* [Work instructions]
1. Could you recast the part of the records that opens with the line containing "family: Acrosymphytaceae" and runs through the end of the records as a JSON list of strings, one string per line, with blank lines left out?
2. Can you continue the discussion of reverse proxies and domain-based access from where it stops?

* [Excerpt provided]
━━━━━━

I should also add something that lots of beginners miss.

The reverse proxy does not care what the domains that you define in it actually resolve to. It receives the domain name as a HTTP header which is completely at the whim of the client. As long as that domain name matches one of the domains defined in the proxy, it's all good.

You can successfully connect to a proxy with a domain name defined in the domain owner's DNS, or you can make up your own DNS that says whatever you want, or you can define any domain->IP association you want in your hosts file, or you can simply use curl or wget to connect directly to the proxy IP and lie about the domain in the HTTP headers without having it resolve in any DNS.

This means that yes, the proxy will happily serve your "private" *.local.example.com services to someone connecting from outside your LAN. All they have to do is figure out (or guess) your subdomain names. You need to add IP restrictions in the proxy (default deny from all + lan ip mask explicit exception) if you really want those services to be restricted to the LAN.

DNS is not security, it's a public service that maps domains to IPs.

TLS is only security in the sense it protects the connection en route from eavesdropping, but it doesn't restrict access.

[–] mfat@lemdro.id 2 points 6 months ago (1 children)

Thanks I understand the theory behind this but I can't get it to work.

━━━━━━

* [Part of a data file]
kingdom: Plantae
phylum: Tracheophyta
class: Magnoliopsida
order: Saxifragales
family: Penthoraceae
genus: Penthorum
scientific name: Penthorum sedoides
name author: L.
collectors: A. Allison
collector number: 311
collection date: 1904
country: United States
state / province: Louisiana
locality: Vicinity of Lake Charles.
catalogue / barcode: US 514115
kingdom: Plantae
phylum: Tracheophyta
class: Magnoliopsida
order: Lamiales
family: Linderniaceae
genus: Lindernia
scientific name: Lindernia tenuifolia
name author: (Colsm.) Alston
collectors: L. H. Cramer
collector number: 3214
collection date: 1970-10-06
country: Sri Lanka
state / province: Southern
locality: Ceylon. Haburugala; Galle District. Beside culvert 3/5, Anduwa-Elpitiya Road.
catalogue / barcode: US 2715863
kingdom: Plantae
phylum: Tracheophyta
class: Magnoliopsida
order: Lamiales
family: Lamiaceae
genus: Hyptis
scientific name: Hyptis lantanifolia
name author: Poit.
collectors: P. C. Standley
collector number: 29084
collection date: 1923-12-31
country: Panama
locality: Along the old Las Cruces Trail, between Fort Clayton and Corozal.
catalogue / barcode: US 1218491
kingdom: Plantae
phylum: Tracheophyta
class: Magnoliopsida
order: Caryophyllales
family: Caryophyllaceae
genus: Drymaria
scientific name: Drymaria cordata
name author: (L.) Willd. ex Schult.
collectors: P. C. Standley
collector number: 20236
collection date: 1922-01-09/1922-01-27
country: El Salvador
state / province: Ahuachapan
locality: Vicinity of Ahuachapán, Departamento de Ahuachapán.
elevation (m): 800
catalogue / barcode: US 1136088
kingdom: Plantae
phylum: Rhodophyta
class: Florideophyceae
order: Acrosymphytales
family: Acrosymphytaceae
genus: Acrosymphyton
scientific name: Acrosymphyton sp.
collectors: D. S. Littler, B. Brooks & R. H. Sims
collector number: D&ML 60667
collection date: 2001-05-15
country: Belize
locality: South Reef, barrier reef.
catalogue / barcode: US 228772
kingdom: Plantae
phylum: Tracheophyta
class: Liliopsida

━━━━━━

* [Response list]
1.
[
  "family: Acrosymphytaceae",
  "genus: Acrosymphyton",
  "scientific name: Acrosymphyton sp.",
  "collectors: D. S. Littler, B. Brooks & R. H. Sims",
  "collector number: D&ML 60667",
  "collection date: 2001-05-15",
  "country: Belize",
  "locality: South Reef, barrier reef.",
  "catalogue / barcode: US 228772",
  "kingdom: Plantae",
  "phylum: Tracheophyta",
  "class: Liliopsida"
]

2.
I have a jellyfin.mydomain.com subdomain pointing at my VPS ip. On my home server I have Nginx Proxy Manager listening to 192.168.8.1:8998 (http) and 8999 (https) From my home server I forward port 80 from the VPS to local port 8999 like this:

ssh -R 80:127.0.0.1:8998 root@vps-ip

Then on npm I define a proxy to localhost:8096 (jellyfin) for any traffic sent to jellyfinn.mydomain.com.

But I can't access jellyfin remotely.

[–] lemmyvore@feddit.nl 4 points 6 months ago

Check all the steps individually then:

  • check that the ip resolves to the VPS IP at the location you're testing this
  • set up the tunnel to bypass the proxy (connect it directly to jellyfin)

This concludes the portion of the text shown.